I've just finished the lecture "Introduction to Optimization", so I know something about linear programming, and came across the following game on lumosity.com:
The goal of the game is to pick up all the animals and return them to their houses, by driving the car. The distance, from object (= {Point, Animal, House}) to object is always 1. You can only drive on roads. You are allowed to pass an animal without picking it up. The car's capacity for animals is 4. Find a quickest route. (In the game your gas is limited (25 in the picture) which corresponds to the optimal distance.)
Can this problem be formulated as a linear program? And if so, how? Does this kind of problem have a name?
My fist idea was to do a network with edge cost. Then I thought about the traveling salesman problem, or a transportation problem, or a flow problem, but they don't quite fit.
My best ansatz so far is this:
An s-t-flow network for every animal, where there is an in and an out edge for every connection. A flow network for the car, where only the source is defined.
Let $x_{i,j,k}$ be the number of times animal $k\in\{1,...,n\}$ is transported from node i to node j. Let $x_{i,j,0}$ be the number of times the car drives from node i to node j. Let $s_k$ be animal k's node, and $t_k$ be animal k's home node.

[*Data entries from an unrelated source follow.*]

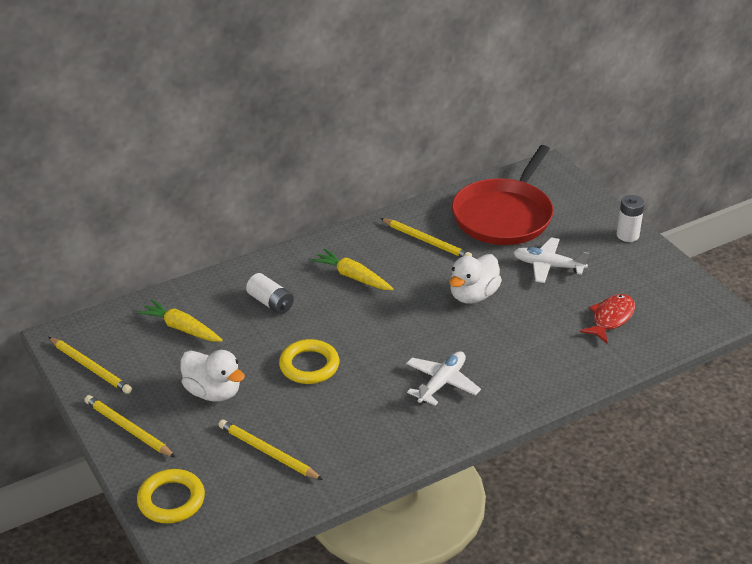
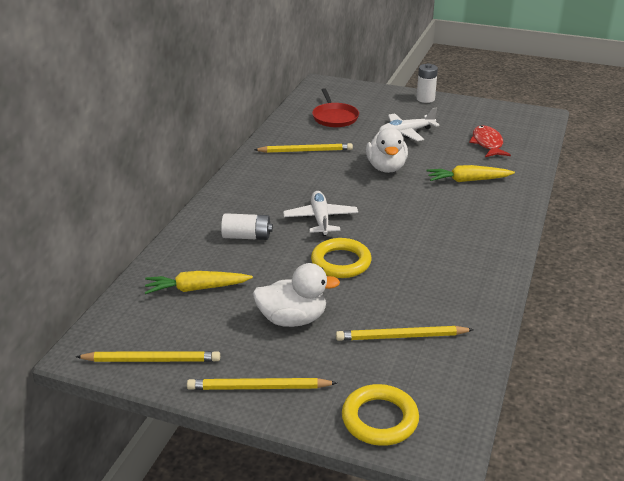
camera: 40 degrees left, 5 degrees down
yellow carrot [311,249,394,290] -> yellow carrot moved to [427,165,515,182]
white plane [406,351,481,406] -> white plane moved to [283,191,358,236]
red pan [452,145,554,245] -> red pan [312,88,359,127], size x0.54

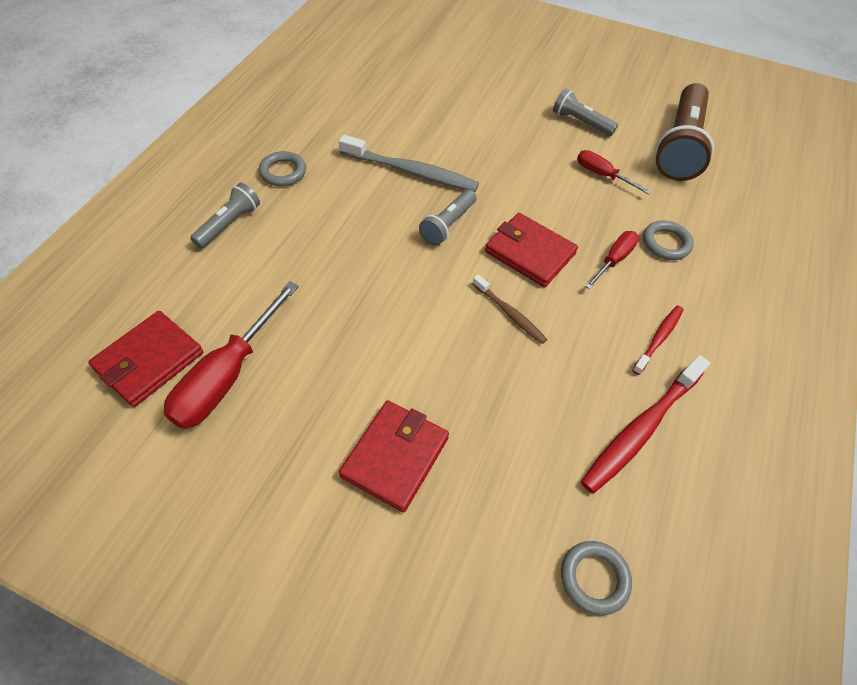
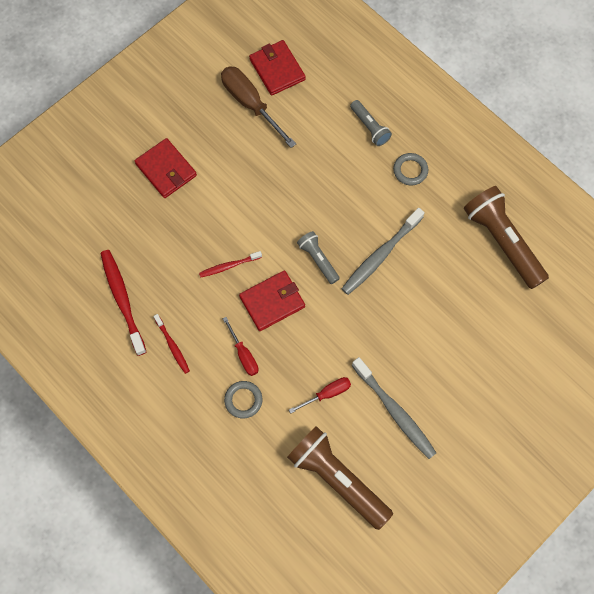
camera: 115 degrees right, 15 degrees up
red screwdriver [164,281,299,429] -> brown screwdriver [221,66,296,148]
brown toothbrush [473,275,547,344] -> red toothbrush [199,251,262,278]
grey flashlight [553,89,618,136] -> grey toothbrush [352,357,436,459]
grey ring [561,541,632,615] -> none
none -> brown flashlight [464,186,549,289]

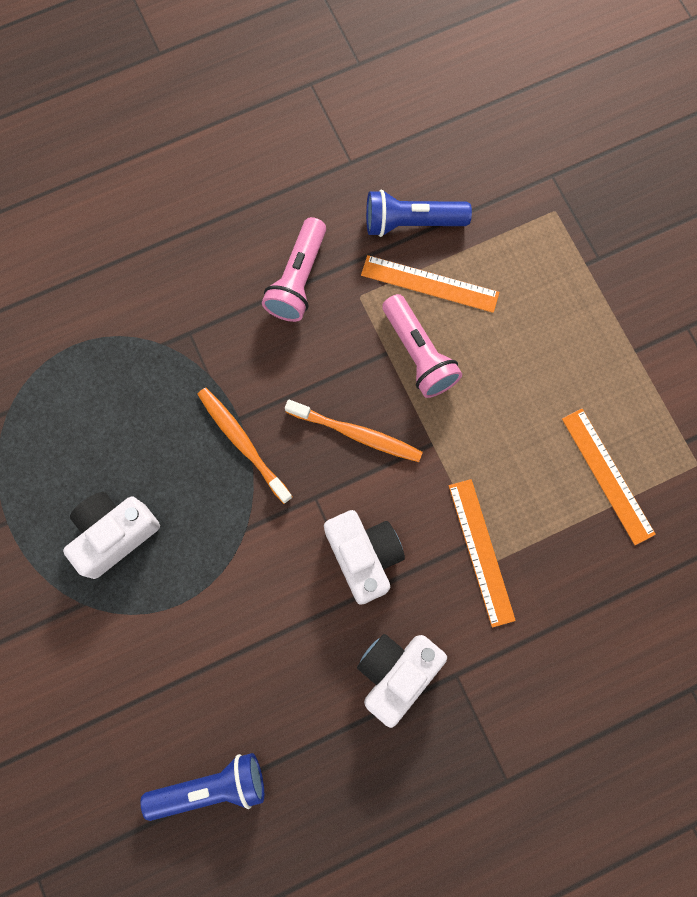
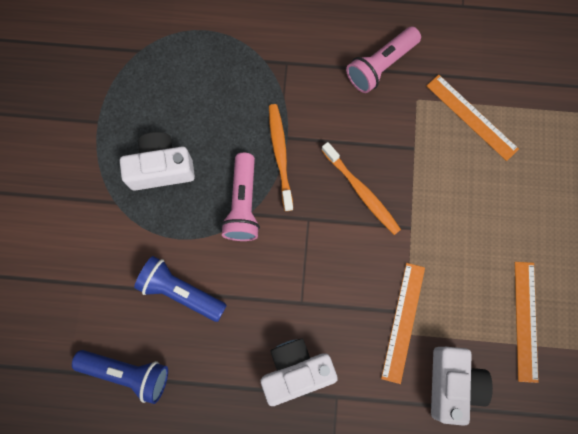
camera: 30 degrees right, 0 degrees up
white camera [324,510,405,605] -> white camera moved to [431,347,493,426]
blue flashlight [366,190,472,237] -> blue flashlight moved to [134,256,227,322]
pink flashlight [382,294,462,398] -> pink flashlight moved to [221,153,260,241]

Let $s_0$ the car's node.
From the s-t-flow networks follows:
$\sum_i x_{l,i,k}-x_{i,l,k}=0,\forall l\notin\{s_k,t_k\},\forall k\in\{1,...,n\}$
$\sum_i x_{s_k,i,k}-x_{i,s_k,k}=1,\forall k\in\{1,...,n\}$
$\sum_i x_{t_k,i,k}-x_{i,t_k,k}=-1,\forall k\in\{1,...,n\}$
$x_{i,j,k} \in \mathbb{N}_0, \forall i,j,k$
Since an animal can't travel without the car: $x_{i,j,0} \geq x_{i,j,k}, \forall k\in\{1,...,n\}$
And thus the objective becomes: min $\sum_{i,j} x_{i,j,0}$
The restrictions for the car:
$\sum_i x_{l,i,0}-x_{i,l,0}\leq 0,\forall l\notin\{s_0\}$
$\sum_i x_{s_0,i,0}-x_{i,s_0,0}=-1$
Now all that is missing, is the restriction on the car's capacity. How would one do that?